"Oh, I cannot go into all that! You understand as well as I do. Besides, it is not a pleasant subject. John Darche was successful, young, rich, everything you like—except just what one does like. I always felt that she had married him by mistake."
"By mistake? What a strange idea. And who should the right man have been, pray?"
"Oh, no! She thought he was the right man, no doubt. It was the mistake of fate, or providence, or whatever you call the thing, if it was a mistake at all."
"After all," said Vanbrugh, "what reason have we, you or I, for saying that they are not perfectly happy? Perhaps they are. People are happy in so many different ways. After all, John Darche and his wife do not seem to quarrel. They only seem to disagree—or rather—"
"Yes," answered Dolly, "that is exactly it. It is not everything one sees or hears in the house. It is the suspicion that there are unpleasant things which are neither seen or heard by any of us. And then, the rest—your questions about the business, which I cannot answer and which I hardly understand. There are so many people concerned in an enormous business like that, that I cannot imagine how anything could be done without being found out."

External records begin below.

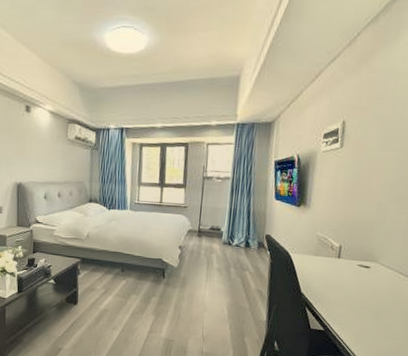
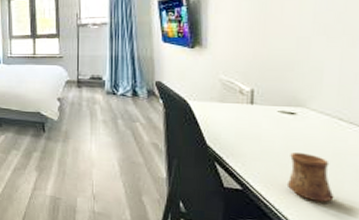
cup: none [356,300,389,341] -> present [286,152,334,203]

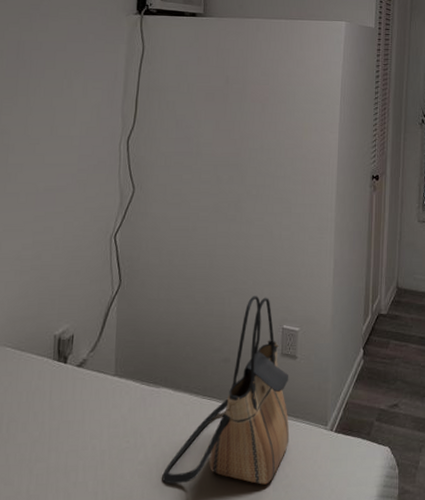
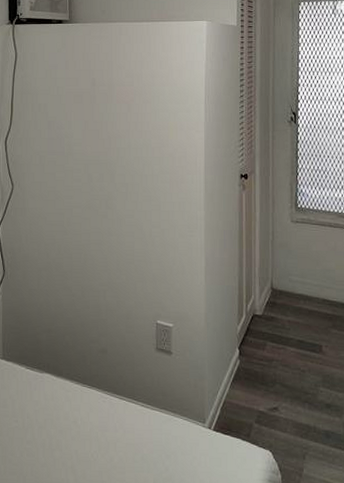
tote bag: present [162,296,290,485] -> none [49,290,168,476]

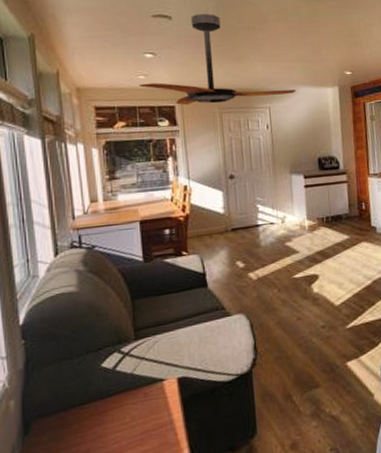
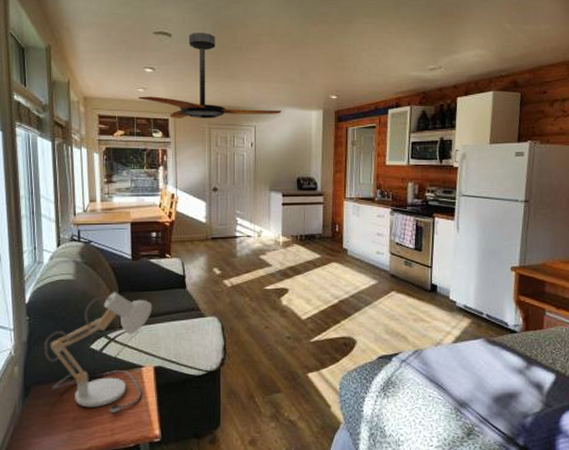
desk lamp: none [44,299,171,439] -> present [43,292,153,414]

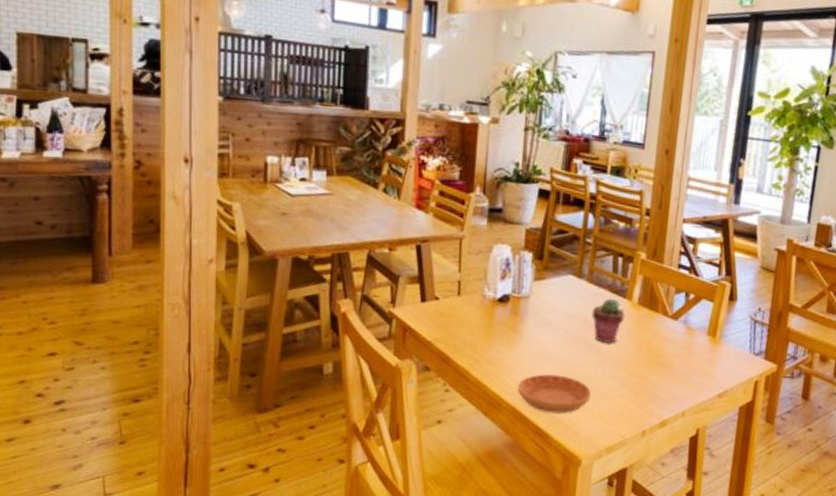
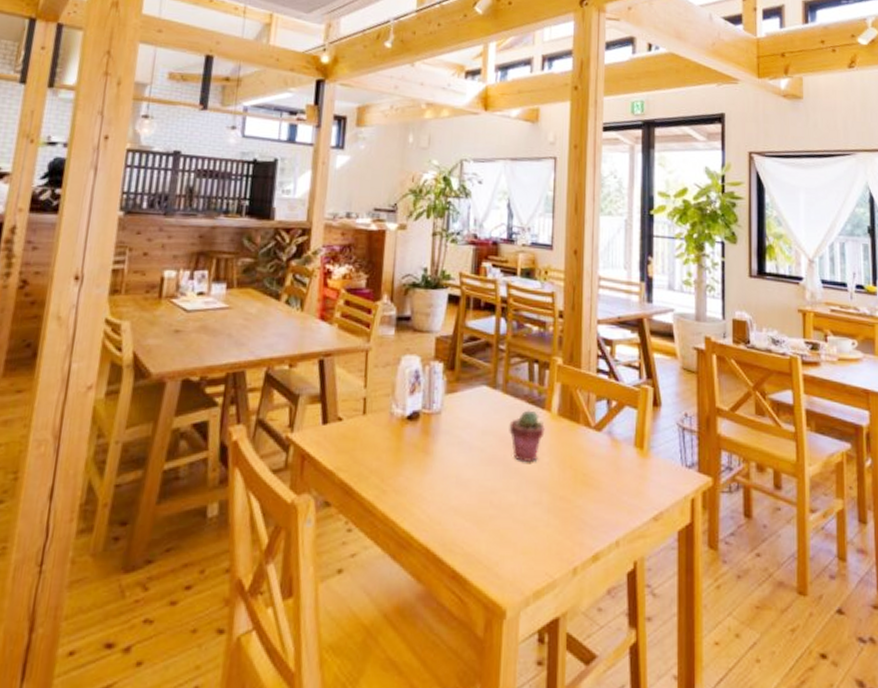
saucer: present [518,374,592,414] -> none [430,502,514,552]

"However such things are done," answered Vanbrugh, gravely, "and sometimes they are found out, and sometimes they are not. Let us hope for the best in this case."
"What would be the best if there were anything to find out?" asked Dolly, lowering her voice as they paused before Simon Darche's house. "Would it be better that John Darche should be caught for the sake of the people who would lose by him, or would it be better for his wife's sake that he should escape?"
"That is a question altogether beyond my judgment, especially on such short notice. Shall we go in?"
"We? Are you coming too?"
"Yes, I am going to lunch with the Darches too."